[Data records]
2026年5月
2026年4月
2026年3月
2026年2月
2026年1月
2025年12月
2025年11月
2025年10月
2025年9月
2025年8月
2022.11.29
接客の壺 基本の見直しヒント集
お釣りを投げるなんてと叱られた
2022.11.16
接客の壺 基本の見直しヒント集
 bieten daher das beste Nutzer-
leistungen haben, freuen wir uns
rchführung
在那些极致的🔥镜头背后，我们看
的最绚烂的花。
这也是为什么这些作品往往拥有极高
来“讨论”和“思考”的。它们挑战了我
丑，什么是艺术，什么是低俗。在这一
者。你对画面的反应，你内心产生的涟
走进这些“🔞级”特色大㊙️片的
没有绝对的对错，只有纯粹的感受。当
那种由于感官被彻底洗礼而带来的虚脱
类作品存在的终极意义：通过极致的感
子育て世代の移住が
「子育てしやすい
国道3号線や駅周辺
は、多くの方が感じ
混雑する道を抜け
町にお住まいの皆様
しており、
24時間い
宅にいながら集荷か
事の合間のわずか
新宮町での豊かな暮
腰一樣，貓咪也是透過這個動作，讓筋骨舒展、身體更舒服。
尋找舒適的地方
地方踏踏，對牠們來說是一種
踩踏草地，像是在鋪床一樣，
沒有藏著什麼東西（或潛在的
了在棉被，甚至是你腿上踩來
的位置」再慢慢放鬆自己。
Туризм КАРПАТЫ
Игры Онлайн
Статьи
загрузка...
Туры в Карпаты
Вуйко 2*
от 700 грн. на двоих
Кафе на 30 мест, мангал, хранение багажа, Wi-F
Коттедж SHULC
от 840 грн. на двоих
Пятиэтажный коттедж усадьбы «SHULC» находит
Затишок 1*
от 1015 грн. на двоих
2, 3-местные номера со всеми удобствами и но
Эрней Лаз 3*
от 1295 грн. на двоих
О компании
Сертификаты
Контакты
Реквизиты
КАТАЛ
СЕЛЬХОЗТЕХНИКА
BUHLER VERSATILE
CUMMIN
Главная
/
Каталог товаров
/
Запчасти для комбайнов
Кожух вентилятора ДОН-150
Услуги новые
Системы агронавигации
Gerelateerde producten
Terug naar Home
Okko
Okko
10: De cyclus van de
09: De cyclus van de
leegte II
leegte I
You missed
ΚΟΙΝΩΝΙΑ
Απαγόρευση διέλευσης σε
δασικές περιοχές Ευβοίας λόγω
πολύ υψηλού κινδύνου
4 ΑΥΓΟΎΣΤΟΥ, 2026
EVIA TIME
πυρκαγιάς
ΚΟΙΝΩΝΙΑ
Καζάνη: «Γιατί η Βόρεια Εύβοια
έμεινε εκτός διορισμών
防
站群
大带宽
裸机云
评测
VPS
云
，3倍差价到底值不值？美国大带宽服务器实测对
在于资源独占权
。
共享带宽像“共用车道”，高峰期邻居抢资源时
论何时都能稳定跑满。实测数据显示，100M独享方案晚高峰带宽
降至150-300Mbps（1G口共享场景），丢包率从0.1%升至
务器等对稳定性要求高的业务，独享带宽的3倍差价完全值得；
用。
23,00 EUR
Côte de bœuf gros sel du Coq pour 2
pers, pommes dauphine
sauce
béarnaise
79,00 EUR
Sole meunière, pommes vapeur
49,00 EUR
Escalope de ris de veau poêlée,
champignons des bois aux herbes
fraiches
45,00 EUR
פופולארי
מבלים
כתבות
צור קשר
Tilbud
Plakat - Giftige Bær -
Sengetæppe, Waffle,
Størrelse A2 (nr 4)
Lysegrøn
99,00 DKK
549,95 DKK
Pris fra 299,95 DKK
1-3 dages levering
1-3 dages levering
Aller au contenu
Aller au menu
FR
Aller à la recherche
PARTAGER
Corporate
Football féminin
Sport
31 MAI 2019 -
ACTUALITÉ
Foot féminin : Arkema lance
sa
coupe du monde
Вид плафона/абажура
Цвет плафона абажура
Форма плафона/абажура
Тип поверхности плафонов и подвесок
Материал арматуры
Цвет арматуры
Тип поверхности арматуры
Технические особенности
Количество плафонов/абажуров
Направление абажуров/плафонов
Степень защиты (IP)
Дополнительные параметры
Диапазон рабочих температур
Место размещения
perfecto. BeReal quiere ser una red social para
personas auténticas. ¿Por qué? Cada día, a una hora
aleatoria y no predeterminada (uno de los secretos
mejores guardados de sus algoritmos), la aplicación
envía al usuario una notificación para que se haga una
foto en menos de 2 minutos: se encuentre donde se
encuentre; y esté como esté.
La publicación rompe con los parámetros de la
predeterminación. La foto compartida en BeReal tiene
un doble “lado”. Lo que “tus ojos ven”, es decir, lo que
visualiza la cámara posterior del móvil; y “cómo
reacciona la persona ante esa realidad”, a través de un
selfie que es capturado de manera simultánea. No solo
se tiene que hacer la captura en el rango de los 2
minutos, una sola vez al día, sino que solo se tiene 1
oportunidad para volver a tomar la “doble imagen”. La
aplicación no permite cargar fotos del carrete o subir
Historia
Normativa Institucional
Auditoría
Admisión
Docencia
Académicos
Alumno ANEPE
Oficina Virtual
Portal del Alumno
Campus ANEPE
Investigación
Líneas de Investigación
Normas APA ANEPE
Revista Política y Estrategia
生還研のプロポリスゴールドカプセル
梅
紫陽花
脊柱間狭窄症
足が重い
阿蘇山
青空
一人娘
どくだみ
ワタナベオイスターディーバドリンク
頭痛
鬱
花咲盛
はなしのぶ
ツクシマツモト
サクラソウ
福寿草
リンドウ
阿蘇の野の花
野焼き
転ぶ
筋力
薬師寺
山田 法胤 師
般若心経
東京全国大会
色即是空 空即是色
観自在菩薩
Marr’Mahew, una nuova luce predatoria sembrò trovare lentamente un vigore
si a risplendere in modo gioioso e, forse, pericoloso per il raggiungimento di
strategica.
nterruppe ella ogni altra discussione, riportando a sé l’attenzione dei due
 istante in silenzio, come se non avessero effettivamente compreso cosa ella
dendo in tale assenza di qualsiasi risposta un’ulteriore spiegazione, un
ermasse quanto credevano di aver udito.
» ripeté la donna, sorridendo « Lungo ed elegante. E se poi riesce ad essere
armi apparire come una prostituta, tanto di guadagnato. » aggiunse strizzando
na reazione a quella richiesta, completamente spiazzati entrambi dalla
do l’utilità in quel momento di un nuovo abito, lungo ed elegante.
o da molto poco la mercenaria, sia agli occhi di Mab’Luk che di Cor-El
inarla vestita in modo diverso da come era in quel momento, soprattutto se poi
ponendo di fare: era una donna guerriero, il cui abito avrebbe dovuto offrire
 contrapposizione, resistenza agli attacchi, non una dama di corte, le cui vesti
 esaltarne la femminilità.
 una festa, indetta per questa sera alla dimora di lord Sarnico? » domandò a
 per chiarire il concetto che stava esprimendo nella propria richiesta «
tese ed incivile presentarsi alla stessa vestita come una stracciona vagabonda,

__What to work on__
Write out the lines from the beginning of the items through the line that contains "Эрней Лаз 3*", including that line. Reproduce them exactly as they appear.

__Answer to this problem__
2026年5月
2026年4月
2026年3月
2026年2月
2026年1月
2025年12月
2025年11月
2025年10月
2025年9月
2025年8月
2022.11.29
接客の壺 基本の見直しヒント集
お釣りを投げるなんてと叱られた
2022.11.16
接客の壺 基本の見直しヒント集
 bieten daher das beste Nutzer-
leistungen haben, freuen wir uns
rchführung
在那些极致的🔥镜头背后，我们看
的最绚烂的花。
这也是为什么这些作品往往拥有极高
来“讨论”和“思考”的。它们挑战了我
丑，什么是艺术，什么是低俗。在这一
者。你对画面的反应，你内心产生的涟
走进这些“🔞级”特色大㊙️片的
没有绝对的对错，只有纯粹的感受。当
那种由于感官被彻底洗礼而带来的虚脱
类作品存在的终极意义：通过极致的感
子育て世代の移住が
「子育てしやすい
国道3号線や駅周辺
は、多くの方が感じ
混雑する道を抜け
町にお住まいの皆様
しており、
24時間い
宅にいながら集荷か
事の合間のわずか
新宮町での豊かな暮
腰一樣，貓咪也是透過這個動作，讓筋骨舒展、身體更舒服。
尋找舒適的地方
地方踏踏，對牠們來說是一種
踩踏草地，像是在鋪床一樣，
沒有藏著什麼東西（或潛在的
了在棉被，甚至是你腿上踩來
的位置」再慢慢放鬆自己。
Туризм КАРПАТЫ
Игры Онлайн
Статьи
загрузка...
Туры в Карпаты
Вуйко 2*
от 700 грн. на двоих
Кафе на 30 мест, мангал, хранение багажа, Wi-F
Коттедж SHULC
от 840 грн. на двоих
Пятиэтажный коттедж усадьбы «SHULC» находит
Затишок 1*
от 1015 грн. на двоих
2, 3-местные номера со всеми удобствами и но
Эрней Лаз 3*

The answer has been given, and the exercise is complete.